Konut dışı bina inşaatlarının yapı ruhsatına göre yüzölçümü karşılaştırmasında da konuta benzer bir trend görülüyor. Konut dışı binalarda 2014 yılından sonra görülen düşüşte otel, toptan ve perakende ticaret binalarında, sanayi ve depolarda gerçekleşmiş ofis binalarında ise artış meydana geldi. Ofis binalarında yaşanan artış İstanbul ofis piyasasında boşluk oranlarının artmasına ve kira oranlarının düşmesine neden oldu. İstanbul ofis stoğu, ihtiyacın altında olmasına rağmen 2016 yılında yaşanan genel ekonomik daralmanın da etkisiyle yıllık kiralamaların yavaşlaması nedeniyle ofis arzı talepten fazla arttı. Önümüzdeki dönemde satış ve kiralamalardaki daralmayla nedeniyle ofis arzının yavaşlayacağını ve mevcut stoğun kiralanması ve boşluk oranlarının düşmesi sonrasında yeniden hareketleneceğini öngörüyoruz.
İstanbul otel piyasası 2016 yılında, küresel otel piyasasına benzer şekilde jeopolitik riskler ve terör olayları nedeniyle kötü bir yıl geçirdi.

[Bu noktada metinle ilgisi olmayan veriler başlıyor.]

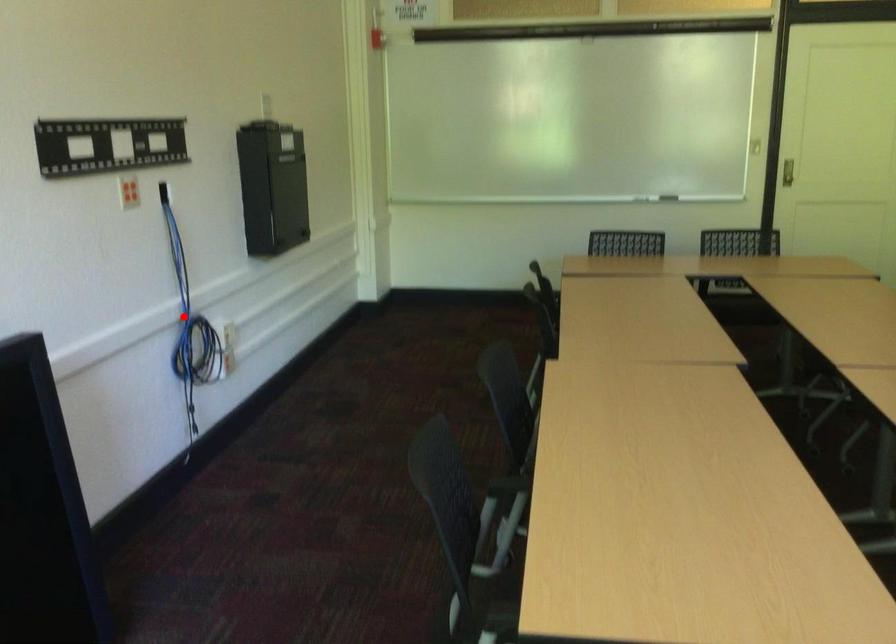
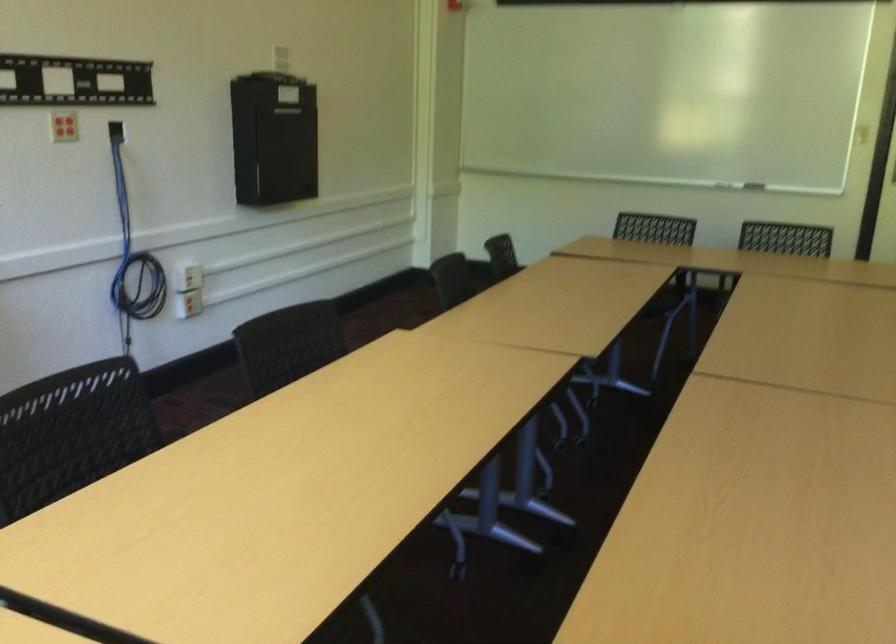
In the second image, find the point that corresponds to the highlighted location in the first image.

(133, 252)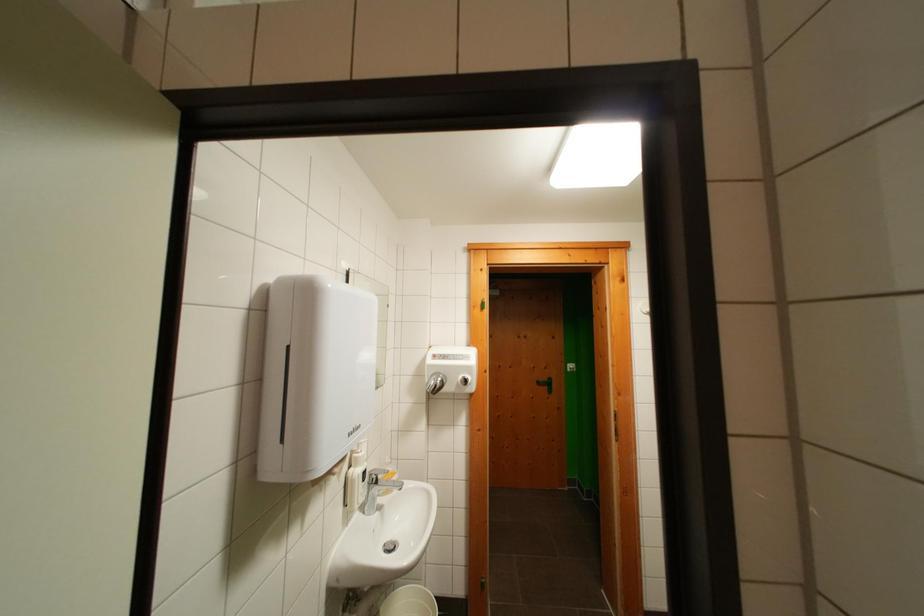
Describe the element at coordinates (359, 448) in the screenshot. This screenshot has width=924, height=616. I see `a soap dispenser pump` at that location.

Yeni yatırımlardan çok mevcut stoğun korunmasına ağırlık verildi. Özellikle otel doluluklarındaki dramatik düşüş, otel yatırımcılarını ve işleticilerini zorluyor. İstanbul perakende piyasası ve alışveriş merkezlerinde yeni yatırımlar yavaşlarken, dalgalı bir seyir izleyen perakende harcamaları ve belirsizlikler nedeniyle piyasa henüz bir dengeye ulaşamadı.İstanbul endüstriyel piyasasında da benzer şekilde dalgalanma ve talep yavaşlaması görülüyor.
Türkiye gayrimenkul yatırımlarındaki dalgalanmaların komşularımızla ilişkiler, terör olayları, politik riskler ve faiz oranlarındaki değişimle korelasyonu, önümüzdeki 1 -2 yıllık süreçte de gayrimenkul yatırımlarında yavaşlama olacağını ve fiyatlarda da bir miktar daralma olacağını gösteriyor.